February 21 - An online petition seeking an investigation into the judging of last night's ladies' figure skating final has gained more than 1.5 million signatures, but the International Olympic Committee (IOC) say this will happen only if an official complaint is made.
After a huge score in her free skate, Russia's Adelina Sotnikova won a surprise gold medal with 224.59 points, well ahead of South Korean favourite and defending champion Yuna Kim - while Italy's Carolina Kostner was further back in third.
But there was widespread uproar over these results, particularly in South Korea where around 90 per cent of the petition signatures originated, but also from other figures in the skating fraternity.

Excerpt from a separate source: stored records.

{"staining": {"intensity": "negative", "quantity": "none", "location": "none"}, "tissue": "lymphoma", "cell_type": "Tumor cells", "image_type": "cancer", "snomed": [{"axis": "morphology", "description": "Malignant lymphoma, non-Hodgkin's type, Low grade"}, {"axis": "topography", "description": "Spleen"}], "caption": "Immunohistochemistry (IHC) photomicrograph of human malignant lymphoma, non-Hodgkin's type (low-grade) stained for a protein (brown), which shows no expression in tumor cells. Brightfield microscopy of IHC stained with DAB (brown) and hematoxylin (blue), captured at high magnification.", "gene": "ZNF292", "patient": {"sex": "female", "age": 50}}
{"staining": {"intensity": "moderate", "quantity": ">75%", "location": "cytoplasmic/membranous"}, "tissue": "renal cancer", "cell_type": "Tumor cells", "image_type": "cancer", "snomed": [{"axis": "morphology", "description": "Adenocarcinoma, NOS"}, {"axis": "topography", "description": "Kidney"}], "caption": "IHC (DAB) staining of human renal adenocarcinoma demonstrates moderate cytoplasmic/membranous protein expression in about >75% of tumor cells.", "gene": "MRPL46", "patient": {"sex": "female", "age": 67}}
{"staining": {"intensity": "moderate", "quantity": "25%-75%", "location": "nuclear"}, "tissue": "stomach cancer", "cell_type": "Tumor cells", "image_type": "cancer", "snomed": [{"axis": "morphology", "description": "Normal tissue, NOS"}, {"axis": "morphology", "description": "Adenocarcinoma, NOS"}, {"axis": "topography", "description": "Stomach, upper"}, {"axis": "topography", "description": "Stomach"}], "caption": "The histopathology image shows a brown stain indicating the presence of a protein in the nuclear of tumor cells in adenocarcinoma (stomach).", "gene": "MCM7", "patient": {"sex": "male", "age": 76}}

The petition, on the website change.org, calls for an "open investigation into judging decisions of women's figure skating and demands re-judgement at the Sochi Olympics", and concludes by insisting that "this is not for Yuna Kim, this is for the fair sportsmanship that is supposed to be central to the world event of the Olympics".
One of the nine judges, Ukraine's Yuri Balkov, was suspended for a year after being recorded trying to fix an event at Nagano 1998 while another, Alla Shekhovtseva, is the wife of the former President and current general director of the Russian Figure Skating Federation Valentin Piseev.
But, speaking this morning, IOC spokesman Mark Adams played down this criticism when he said: "I don't know much about skating but I think Sotnikova's performance was agreed by many to be absolutely fantastic.
"At the moment my personal point of view would be to congratulate what was a fantastic performance, and I think Yuna Kim did the same."
"I am certain there hasn't been any complaint.
"If it does, firstly it would go through the ISU [International Skating Union] and if there isn't a credible complaint then we wouldn't take it any further.
"But this is all hypothetical."
On the question of whether the IOC has any concerns about the composition of the judging panel, he added: "It is the Federation which chooses the make-up of the panel and I think it's clear that there's no hiding who is on the panel."
With some question marks also being held by some over results from earlier in the competition, Sochi 2014 has continued the trend of controversial Olympic figure skating events.
The most infamous example of this came at Salt Lake City 2002, when Russian pair Elena Berezhnaya and Anton Sikharulidze were awarded gold despite making a technical error.
After a lengthy investigation a French judge reportedly confessed she had been pressured to favour the Russian pair, and Canadians Jamie Sale and David Pelletier were eventually awarded a joint gold medal.
Since then, figure skating judging rules were revamped to avoid the identity of the judges scores being known - although some have said that this only adds to the possibilities for fixing of the results.
However, it is important to note these claims are by no means unanimous and many have pointed out that Sotnikova's performance was more complicated than that of Kim Yuna and was thus fully deserving of the gold medal.